Here’s how it is turning out to be in reality:
- Divine inspiration did strike, but God has a great sense of humor, so He struck me with rom-com inspiration, not Ulysses inspiration. Ulysses inspiration was unlikely anyway given that I haven’t read it.
- In honor of romance-novel-to-be I break out a brand new pink journal. I’m cheap, so the journal is actually swag from a recent work function. I love Moleskine passionately, but not enough to pay $20 for a blank journal, and also it would undermine the whole starving artist look I’m going for.
- I study TED talks, podcasts, writing blogs like there might be a pop quiz at any moment.

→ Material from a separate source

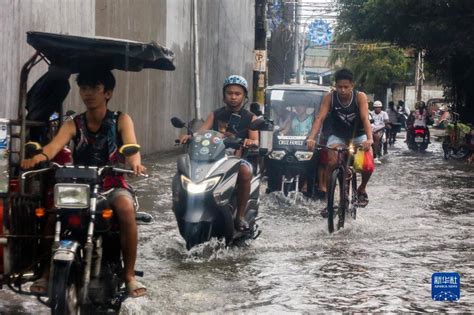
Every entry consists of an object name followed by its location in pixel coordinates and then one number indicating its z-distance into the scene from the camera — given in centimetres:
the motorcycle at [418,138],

- …………(cookies are eaten, tears are shed)
- Furiously write a page
- ……….. (see: cookies, tears)
- Write another page
- …………… (by now I have gone up a pant size)
- Re-read first page, engage in self-shaming
- Reach out to a writing friend. Vomit angst all over her.
- Writing friend replies with her signature mix of warmth and knock-it-off-this-instant.
- I knock it off this instant.
- Go back to #4, repeat.
At the end of this process I may have a funny romance, I may have an unfunny pastoral novel, or I may be in the funny farm. One things is for certain, I will emerge changed….and fat.